One possible workaround: if we think a caching duration of ~ten seconds is sufficient to make performance improvements, we could cache for a very short time period, and then artificially slow down the account deactivation / key change requests so we know any cached entries are expired.
What's the best place for a cache of account objects to live? A few options: database; proxysql; SA; Redis; WFE. The database is out because we're trying to reduce load on it. ProxySQL is out because it can't cache prepared statements. Redis is out because it's not ready yet.
For choosing between the SA and the WFE: we could save a little SA work and some RPC traffic by caching in the WFE instead. It looks like the only other place in the issuance path where we call GetRegistration is in RA, where we check that a certificate key is not the same as the key of the account issuing it. That's a fairly infrequent call.
For a long-term caching solution, SA/WFE are not the best option, because increasing the number of shards would decrease our cache hit ratio. Ideally we want something that provides sharding by account and write-through caching. So if we go forward with this we should treat it as a short term patch.

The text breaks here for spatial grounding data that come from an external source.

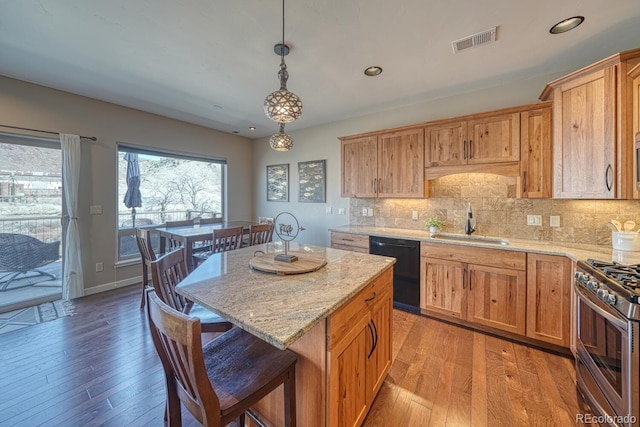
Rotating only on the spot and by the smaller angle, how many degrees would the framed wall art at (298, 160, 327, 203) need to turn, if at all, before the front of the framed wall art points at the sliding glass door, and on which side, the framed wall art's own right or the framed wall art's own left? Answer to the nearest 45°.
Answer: approximately 45° to the framed wall art's own right

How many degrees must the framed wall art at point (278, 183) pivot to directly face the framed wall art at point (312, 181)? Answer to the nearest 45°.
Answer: approximately 90° to its left

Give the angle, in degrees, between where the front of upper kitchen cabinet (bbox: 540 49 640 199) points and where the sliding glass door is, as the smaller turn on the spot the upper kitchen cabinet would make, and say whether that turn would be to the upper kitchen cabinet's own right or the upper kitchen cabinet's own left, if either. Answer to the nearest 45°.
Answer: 0° — it already faces it

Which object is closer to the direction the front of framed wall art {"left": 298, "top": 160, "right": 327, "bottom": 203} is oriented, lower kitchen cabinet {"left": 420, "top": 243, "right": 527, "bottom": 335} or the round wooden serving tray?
the round wooden serving tray

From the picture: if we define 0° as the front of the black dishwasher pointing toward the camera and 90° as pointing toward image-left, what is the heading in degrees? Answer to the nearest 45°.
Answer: approximately 45°

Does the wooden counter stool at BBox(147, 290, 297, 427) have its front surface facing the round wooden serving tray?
yes

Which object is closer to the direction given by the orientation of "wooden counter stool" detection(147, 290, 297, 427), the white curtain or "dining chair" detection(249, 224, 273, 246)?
the dining chair

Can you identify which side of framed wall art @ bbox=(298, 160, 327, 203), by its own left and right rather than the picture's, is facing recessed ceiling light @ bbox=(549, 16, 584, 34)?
left

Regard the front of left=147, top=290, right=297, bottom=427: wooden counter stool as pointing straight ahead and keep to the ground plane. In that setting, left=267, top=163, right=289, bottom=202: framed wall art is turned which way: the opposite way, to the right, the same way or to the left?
the opposite way

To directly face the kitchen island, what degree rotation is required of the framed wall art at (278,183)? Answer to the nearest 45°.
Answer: approximately 45° to its left

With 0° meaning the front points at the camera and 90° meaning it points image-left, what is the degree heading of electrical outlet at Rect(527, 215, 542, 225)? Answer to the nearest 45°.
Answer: approximately 0°

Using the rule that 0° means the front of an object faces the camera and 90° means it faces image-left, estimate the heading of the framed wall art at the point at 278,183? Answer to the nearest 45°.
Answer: approximately 45°
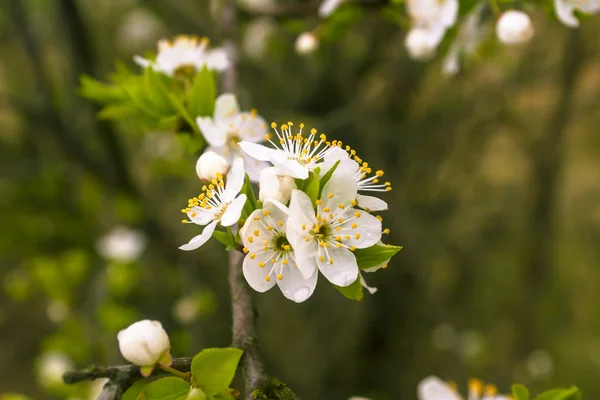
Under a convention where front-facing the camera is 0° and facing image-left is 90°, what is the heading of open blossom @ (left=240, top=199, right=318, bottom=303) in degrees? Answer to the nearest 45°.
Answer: approximately 0°

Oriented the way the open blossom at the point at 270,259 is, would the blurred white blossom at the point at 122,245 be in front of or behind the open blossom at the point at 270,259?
behind

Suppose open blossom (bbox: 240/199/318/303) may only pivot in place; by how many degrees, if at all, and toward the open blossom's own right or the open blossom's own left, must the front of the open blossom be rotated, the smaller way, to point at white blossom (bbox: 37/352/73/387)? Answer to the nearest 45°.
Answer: approximately 135° to the open blossom's own right
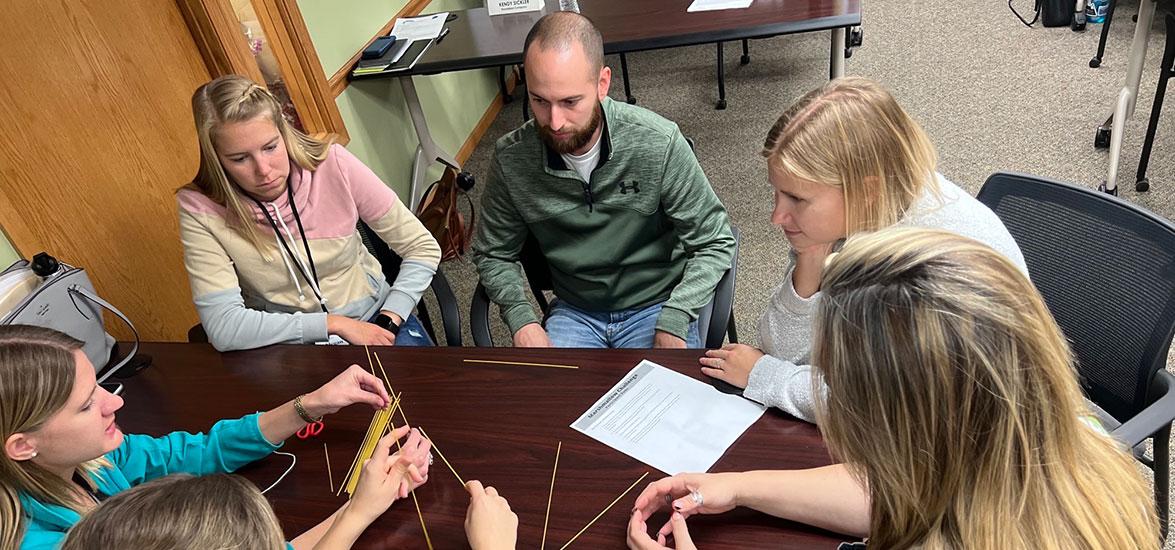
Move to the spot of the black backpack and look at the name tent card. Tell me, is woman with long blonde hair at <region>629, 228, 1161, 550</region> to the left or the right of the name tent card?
left

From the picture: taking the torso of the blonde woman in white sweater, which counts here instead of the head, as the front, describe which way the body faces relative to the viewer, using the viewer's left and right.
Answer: facing to the left of the viewer

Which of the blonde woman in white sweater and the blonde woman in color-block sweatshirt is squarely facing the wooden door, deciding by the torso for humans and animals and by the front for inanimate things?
the blonde woman in white sweater

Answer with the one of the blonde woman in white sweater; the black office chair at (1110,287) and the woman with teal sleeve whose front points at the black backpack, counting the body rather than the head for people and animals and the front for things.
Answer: the woman with teal sleeve

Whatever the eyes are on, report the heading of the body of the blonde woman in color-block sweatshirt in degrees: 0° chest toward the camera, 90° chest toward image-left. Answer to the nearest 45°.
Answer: approximately 315°

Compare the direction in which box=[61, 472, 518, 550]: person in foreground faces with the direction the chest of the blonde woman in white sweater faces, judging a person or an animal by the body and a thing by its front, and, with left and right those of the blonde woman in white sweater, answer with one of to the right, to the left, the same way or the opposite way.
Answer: to the right

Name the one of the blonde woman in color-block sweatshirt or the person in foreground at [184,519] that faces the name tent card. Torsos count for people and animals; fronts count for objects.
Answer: the person in foreground

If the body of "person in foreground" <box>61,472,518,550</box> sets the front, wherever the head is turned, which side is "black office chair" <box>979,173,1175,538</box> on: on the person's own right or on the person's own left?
on the person's own right

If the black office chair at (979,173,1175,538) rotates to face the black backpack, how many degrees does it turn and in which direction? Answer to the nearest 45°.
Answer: approximately 135° to its right

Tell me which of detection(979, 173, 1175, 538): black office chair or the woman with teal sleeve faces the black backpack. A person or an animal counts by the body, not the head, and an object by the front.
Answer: the woman with teal sleeve

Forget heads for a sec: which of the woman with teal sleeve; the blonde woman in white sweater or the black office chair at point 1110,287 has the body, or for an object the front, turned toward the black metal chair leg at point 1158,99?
the woman with teal sleeve

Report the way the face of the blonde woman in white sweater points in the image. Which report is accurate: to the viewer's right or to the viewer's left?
to the viewer's left

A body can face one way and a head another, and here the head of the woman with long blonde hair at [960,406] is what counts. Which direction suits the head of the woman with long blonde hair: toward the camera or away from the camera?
away from the camera

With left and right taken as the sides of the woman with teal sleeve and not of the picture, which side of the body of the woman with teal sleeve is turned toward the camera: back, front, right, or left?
right

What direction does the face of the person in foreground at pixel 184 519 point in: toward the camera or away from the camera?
away from the camera

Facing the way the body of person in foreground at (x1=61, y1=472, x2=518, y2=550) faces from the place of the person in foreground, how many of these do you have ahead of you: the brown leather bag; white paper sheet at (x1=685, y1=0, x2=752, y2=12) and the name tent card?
3

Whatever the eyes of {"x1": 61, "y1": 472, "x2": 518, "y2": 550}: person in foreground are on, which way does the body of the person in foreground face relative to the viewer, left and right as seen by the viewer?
facing away from the viewer and to the right of the viewer
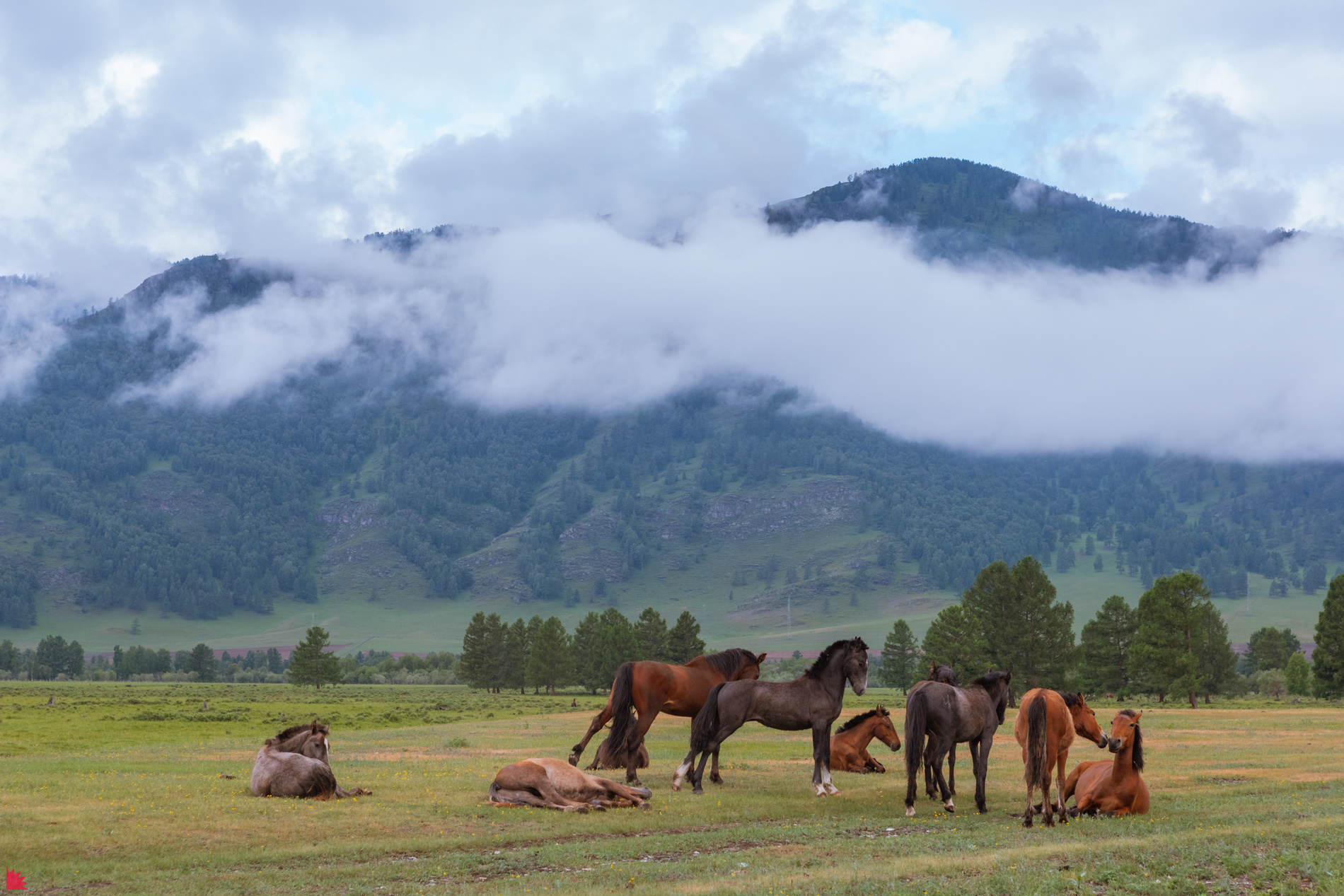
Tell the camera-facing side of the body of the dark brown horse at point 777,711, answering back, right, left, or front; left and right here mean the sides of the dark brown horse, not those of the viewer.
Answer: right

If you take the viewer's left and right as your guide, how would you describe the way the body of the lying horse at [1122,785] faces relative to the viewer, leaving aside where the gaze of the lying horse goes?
facing the viewer and to the right of the viewer

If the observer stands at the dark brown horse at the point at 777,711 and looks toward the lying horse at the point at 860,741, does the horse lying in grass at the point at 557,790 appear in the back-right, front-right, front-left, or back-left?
back-left

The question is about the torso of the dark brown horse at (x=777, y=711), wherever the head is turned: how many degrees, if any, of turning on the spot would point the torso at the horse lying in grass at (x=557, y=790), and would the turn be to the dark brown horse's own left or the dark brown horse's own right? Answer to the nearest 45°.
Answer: approximately 135° to the dark brown horse's own right

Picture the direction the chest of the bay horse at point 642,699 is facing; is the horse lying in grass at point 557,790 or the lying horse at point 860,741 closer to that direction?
the lying horse

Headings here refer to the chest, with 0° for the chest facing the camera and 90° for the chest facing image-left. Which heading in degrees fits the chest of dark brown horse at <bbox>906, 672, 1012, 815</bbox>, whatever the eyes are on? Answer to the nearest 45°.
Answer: approximately 225°

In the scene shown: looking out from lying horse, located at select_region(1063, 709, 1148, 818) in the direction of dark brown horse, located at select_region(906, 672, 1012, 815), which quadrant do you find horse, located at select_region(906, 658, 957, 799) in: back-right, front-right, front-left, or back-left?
front-right

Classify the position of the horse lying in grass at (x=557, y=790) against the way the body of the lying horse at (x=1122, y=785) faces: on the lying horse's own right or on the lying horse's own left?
on the lying horse's own right

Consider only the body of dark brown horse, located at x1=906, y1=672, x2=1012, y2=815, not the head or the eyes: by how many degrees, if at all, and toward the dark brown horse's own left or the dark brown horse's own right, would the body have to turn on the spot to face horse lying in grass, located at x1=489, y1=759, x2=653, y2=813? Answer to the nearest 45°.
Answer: approximately 135° to the dark brown horse's own left

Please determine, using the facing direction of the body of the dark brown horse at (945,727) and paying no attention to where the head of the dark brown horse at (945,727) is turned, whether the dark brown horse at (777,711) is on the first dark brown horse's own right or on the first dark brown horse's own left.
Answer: on the first dark brown horse's own left
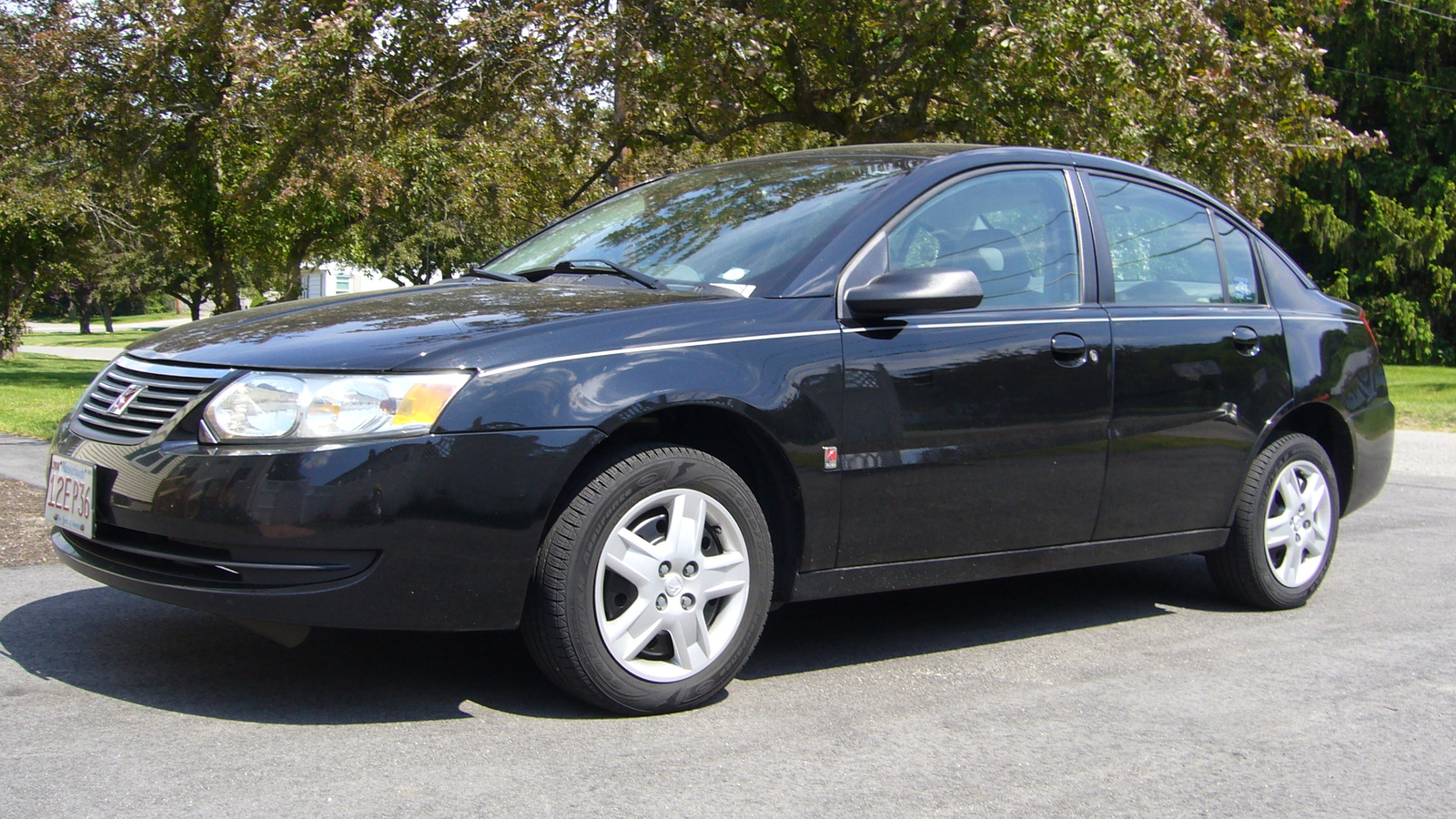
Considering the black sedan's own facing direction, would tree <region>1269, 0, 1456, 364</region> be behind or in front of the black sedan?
behind

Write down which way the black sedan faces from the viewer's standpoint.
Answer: facing the viewer and to the left of the viewer

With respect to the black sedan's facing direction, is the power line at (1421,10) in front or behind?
behind

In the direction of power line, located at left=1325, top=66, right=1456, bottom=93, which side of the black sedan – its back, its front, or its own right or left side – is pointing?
back
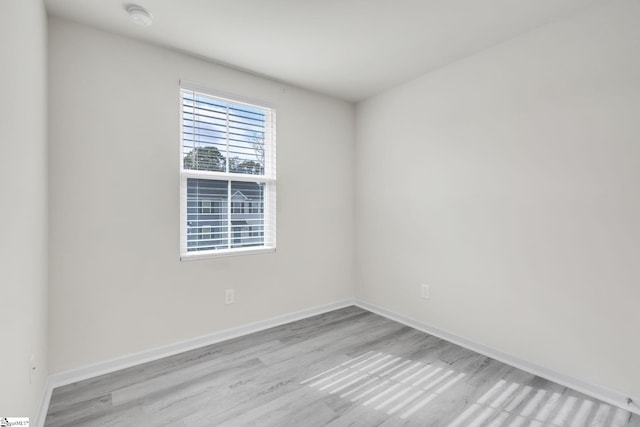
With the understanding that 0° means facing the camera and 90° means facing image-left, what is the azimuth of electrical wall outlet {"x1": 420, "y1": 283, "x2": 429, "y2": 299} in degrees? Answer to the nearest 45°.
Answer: approximately 45°

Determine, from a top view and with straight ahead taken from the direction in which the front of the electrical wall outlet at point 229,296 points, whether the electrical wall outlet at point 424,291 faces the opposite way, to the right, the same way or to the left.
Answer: to the right

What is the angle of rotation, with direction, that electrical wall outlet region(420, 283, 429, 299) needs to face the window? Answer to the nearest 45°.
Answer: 0° — it already faces it

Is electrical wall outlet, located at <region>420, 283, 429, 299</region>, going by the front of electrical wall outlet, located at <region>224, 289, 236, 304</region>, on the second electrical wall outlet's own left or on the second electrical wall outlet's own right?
on the second electrical wall outlet's own left

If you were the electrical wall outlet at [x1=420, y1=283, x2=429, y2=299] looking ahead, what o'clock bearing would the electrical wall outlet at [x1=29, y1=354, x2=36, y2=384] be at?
the electrical wall outlet at [x1=29, y1=354, x2=36, y2=384] is roughly at 12 o'clock from the electrical wall outlet at [x1=420, y1=283, x2=429, y2=299].

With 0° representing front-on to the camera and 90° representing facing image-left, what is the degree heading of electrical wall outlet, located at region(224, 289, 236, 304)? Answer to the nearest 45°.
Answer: approximately 0°
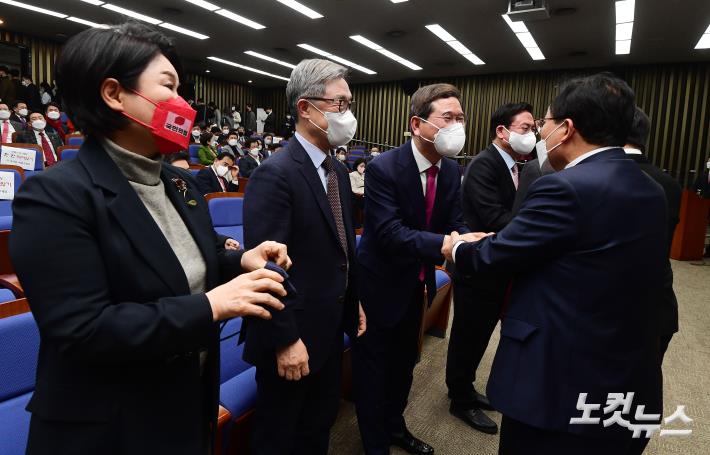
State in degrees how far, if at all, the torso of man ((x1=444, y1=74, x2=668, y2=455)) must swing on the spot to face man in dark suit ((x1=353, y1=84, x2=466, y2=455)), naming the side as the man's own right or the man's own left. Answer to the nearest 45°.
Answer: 0° — they already face them

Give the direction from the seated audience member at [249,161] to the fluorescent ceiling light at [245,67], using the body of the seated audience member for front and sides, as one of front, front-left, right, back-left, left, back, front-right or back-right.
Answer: back-left

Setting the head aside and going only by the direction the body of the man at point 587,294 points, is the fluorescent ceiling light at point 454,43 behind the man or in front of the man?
in front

We should estimate how much memory we need for a cache of a given size (that is, how much memory does an account object take up, including pointers to objects not directly contained). From that we can figure out what size of cache we can reasonably support on each of our (SA|WFE) instances, and what our expected offload from that will be.
It's worth noting that we already cache accounts in the WFE, and that doing so causes problems that external folks have noticed.
We're closing this in favor of https://github.com/letsencrypt/boulder/issues/6744.